How to Read an Explanation of Benefits (EOB) from a Health Insurance Carrier
Health insurance carriers are required to provide EOBs for all medical claims – showing the breakdown of charges, how the plan paid for the care received, and how much of the charge(s) are being passed on to the Member.
Below is a sample EOB for a member that has a $1,000 Deductible, 80/20 coinsurance, $100 lab copay and has not satisfied any of their deductible or max-out-of-pocket (MOOP).
· Column 1 – Provided Service and Date. This will show the service provided, the name of the provider, and the date of service(s).
· Column 2 – Provider Charge Amount. This amount provides the list price for each service. Remember, this is similar to the MSRP, and no one is expected to pay this amount.
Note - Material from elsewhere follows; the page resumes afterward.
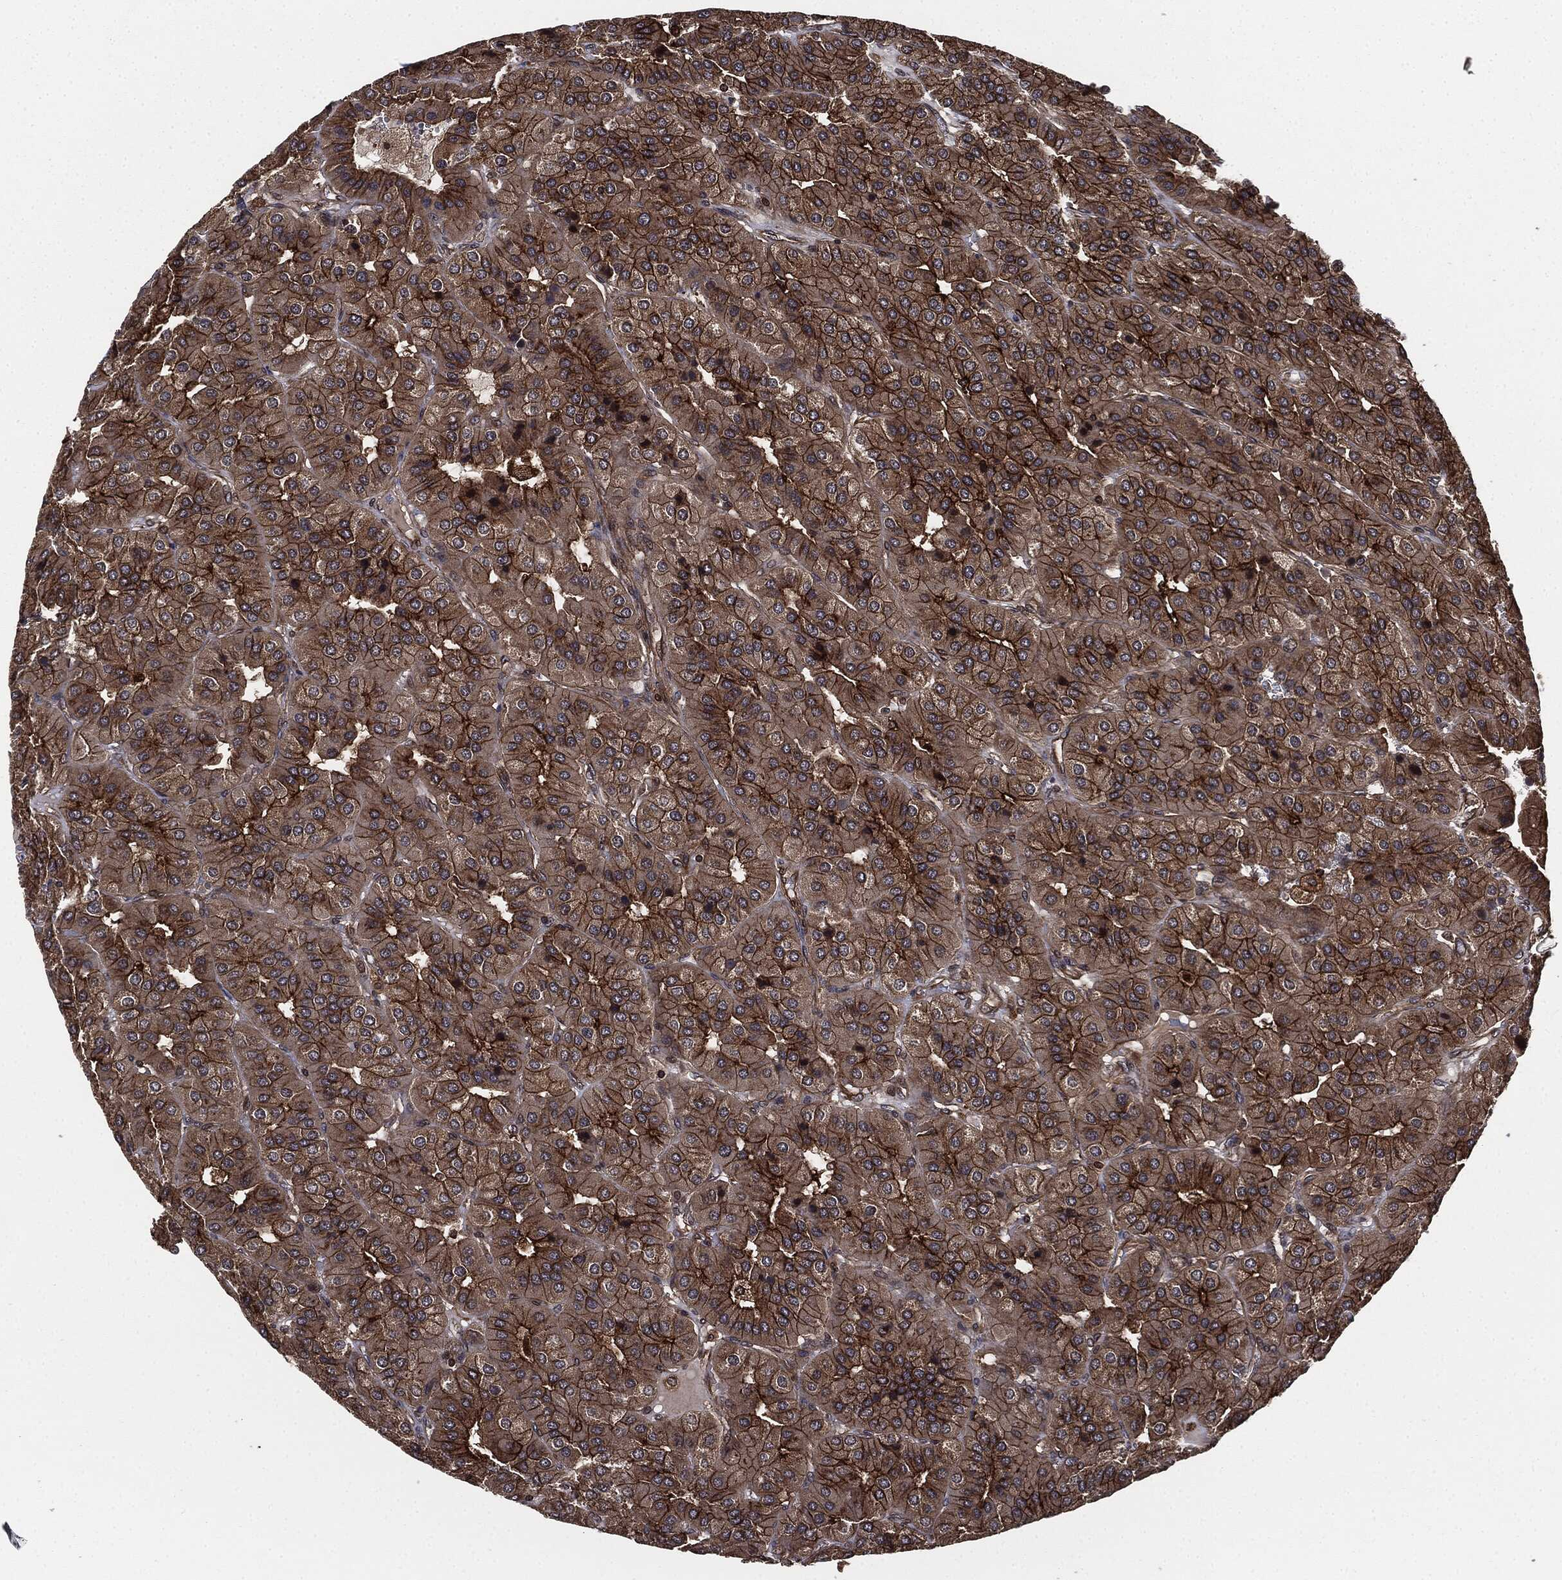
{"staining": {"intensity": "strong", "quantity": "25%-75%", "location": "cytoplasmic/membranous"}, "tissue": "parathyroid gland", "cell_type": "Glandular cells", "image_type": "normal", "snomed": [{"axis": "morphology", "description": "Normal tissue, NOS"}, {"axis": "morphology", "description": "Adenoma, NOS"}, {"axis": "topography", "description": "Parathyroid gland"}], "caption": "Immunohistochemistry histopathology image of unremarkable parathyroid gland: parathyroid gland stained using IHC reveals high levels of strong protein expression localized specifically in the cytoplasmic/membranous of glandular cells, appearing as a cytoplasmic/membranous brown color.", "gene": "RAP1GDS1", "patient": {"sex": "female", "age": 86}}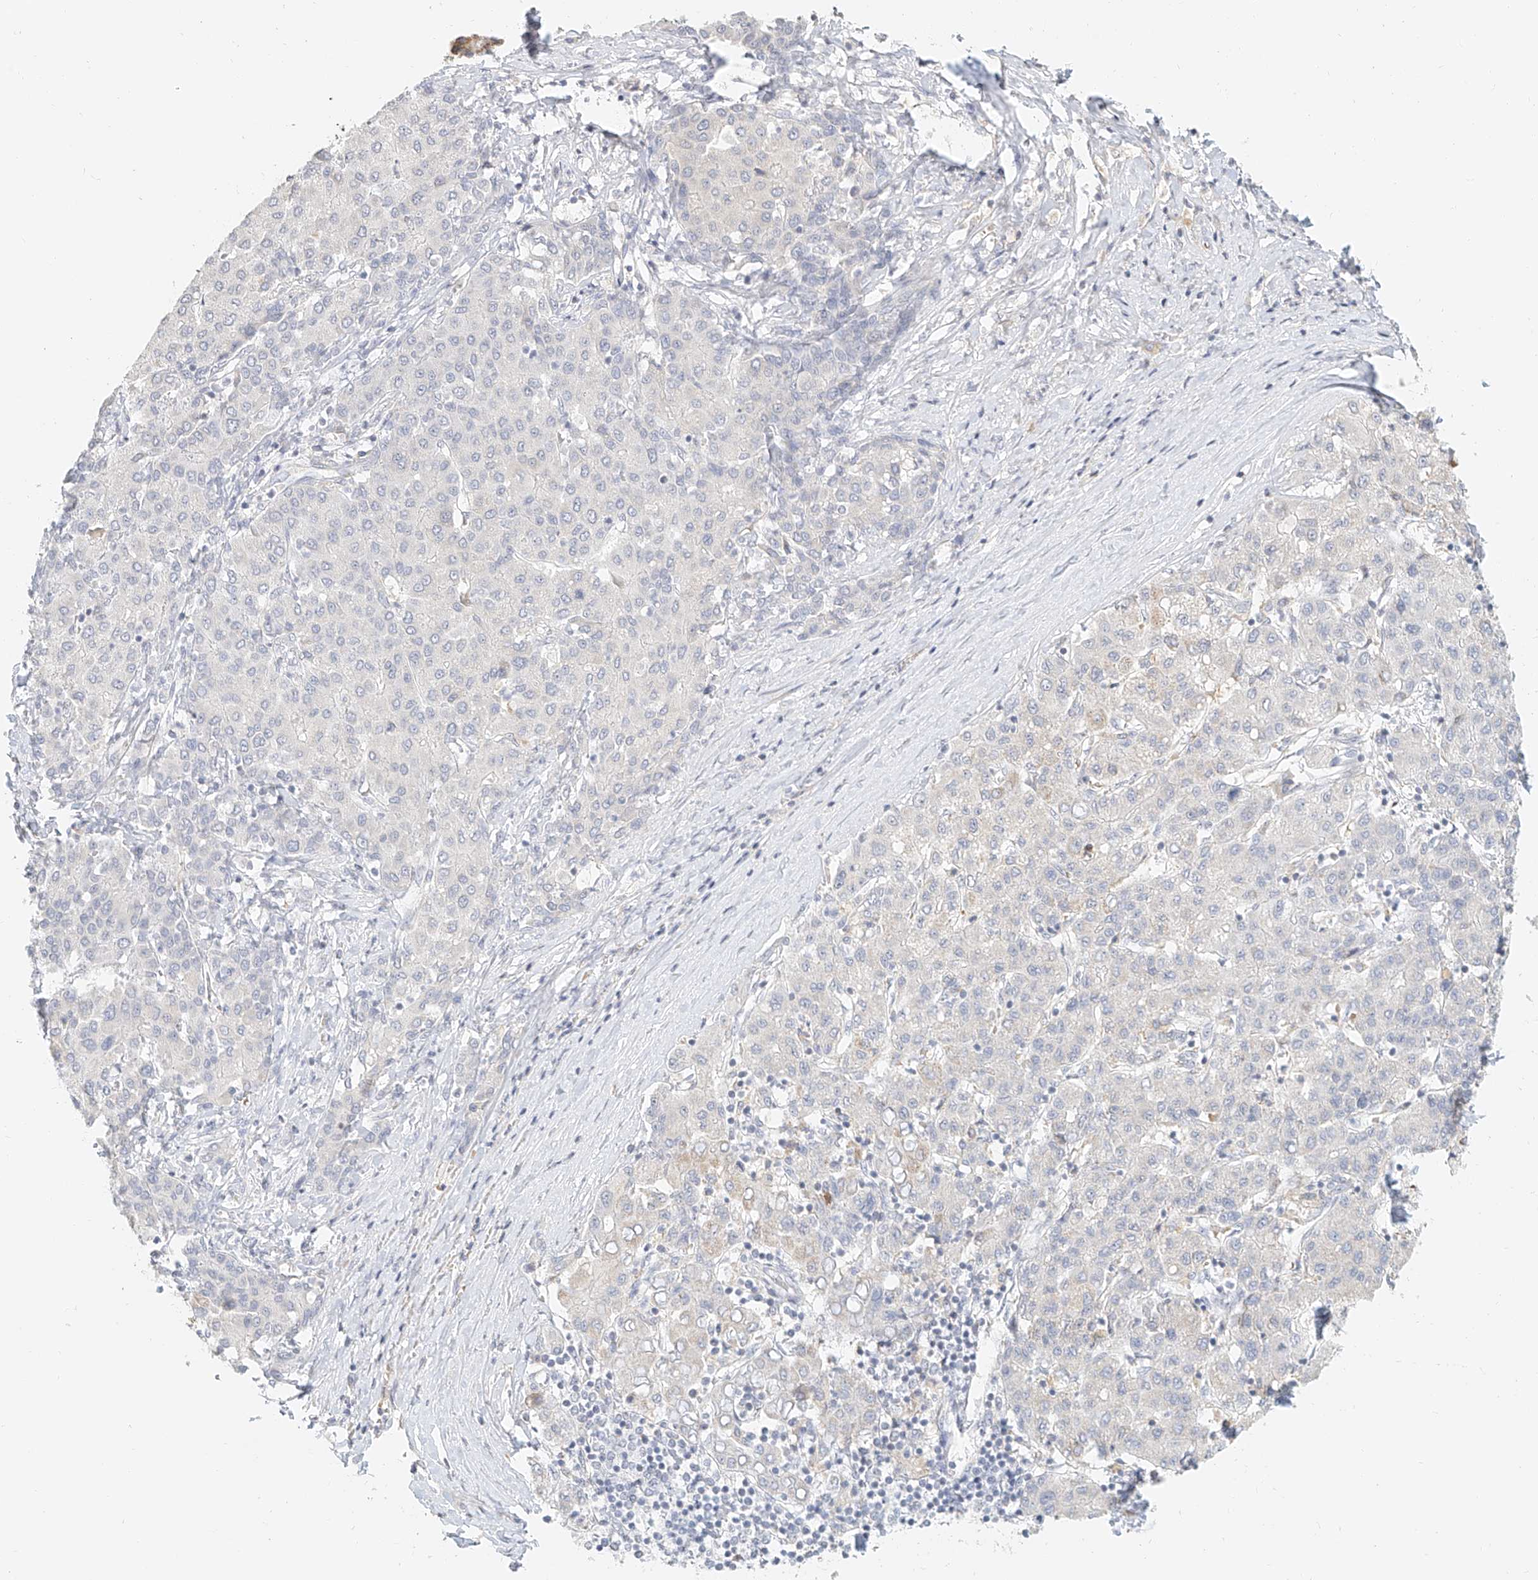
{"staining": {"intensity": "negative", "quantity": "none", "location": "none"}, "tissue": "liver cancer", "cell_type": "Tumor cells", "image_type": "cancer", "snomed": [{"axis": "morphology", "description": "Carcinoma, Hepatocellular, NOS"}, {"axis": "topography", "description": "Liver"}], "caption": "A high-resolution photomicrograph shows IHC staining of hepatocellular carcinoma (liver), which shows no significant staining in tumor cells.", "gene": "CXorf58", "patient": {"sex": "male", "age": 65}}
Often times it’s many times more than what they would accept for the service.
· Column 3 – Allowed Amount. This is the maximum that the insurance plan said it will pay for that service. Often times referred to as the “Negotiated Rate”.
· Column 4 – Member Savings. This illustrates the cost reduction to the member for having the benefit of the carrier’s negotiated rate.
· Column 5 – Your Plan Paid. This column shows the amount a member’s insurance plan paid – in the event there are applicable copays, or a member had already hit their deductible or max-out-of-pocket. Notice, in the example, the plan paid on the MRI (because coinsurance kicked in) and on the Lab services (because the member had a copay).
· Column 6 – Copayment. The copay is a fixed number that the member must always pay for that service, until they hit their MOOP. In the example above, the member had a $100 copay for lab services.
· Column 7 – Deductible. This is the amount that must be paid, out of the member’s pocket, before insurance policy benefits will apply. In the example above, the member had to pay the entire allowed amount on their ER stay, but hit the deductible after $100 of paying the MRI. At this point, the member will not have to satisfy any more of their deductible until the accumulators start over (typically based on calendar year).
· Column 8 – Coinsurance. The coinsurance is based on a percentage of the allowed amount that the member must pay, AFTER the deductible has been satisfied. Examples are 80/20, or something similar, with 80% being what the insurance plan would pay and 20% being what the member is responsible for paying, AFTER they have met their deductible. In the example above, after the member paid $100 towards the MRI, and hit their deductible, $500 in charges remained. The member is responsible for 20%, so the member had to pay $100 in coinsurance, while the plan paid the remaining $400 (80%).
· Column 9- Other Liability. This typically designated cost of services not covered or denied. Look for reason code and explanation of codes for explanation.
· Column 10 – Your Share. This is a sum total the member is responsible for under columns 6, 7, 8, & 9.
Yes, EOBs can be a bit confusing, but it cannot be stressed enough how important it is to be able to read them. Members should only pay their medical bills based on the EOB. Check to make sure the provider charges are accurate and that they were accurately run through the insurance plan. Then pay only “Your Share”. EOBs can vary in layout from one carrier to another, but the terms are standard. For specific questions about a charge or denial, reach out to your insurance company. The Customer Service/Member Services number should be on the back of your insurance card.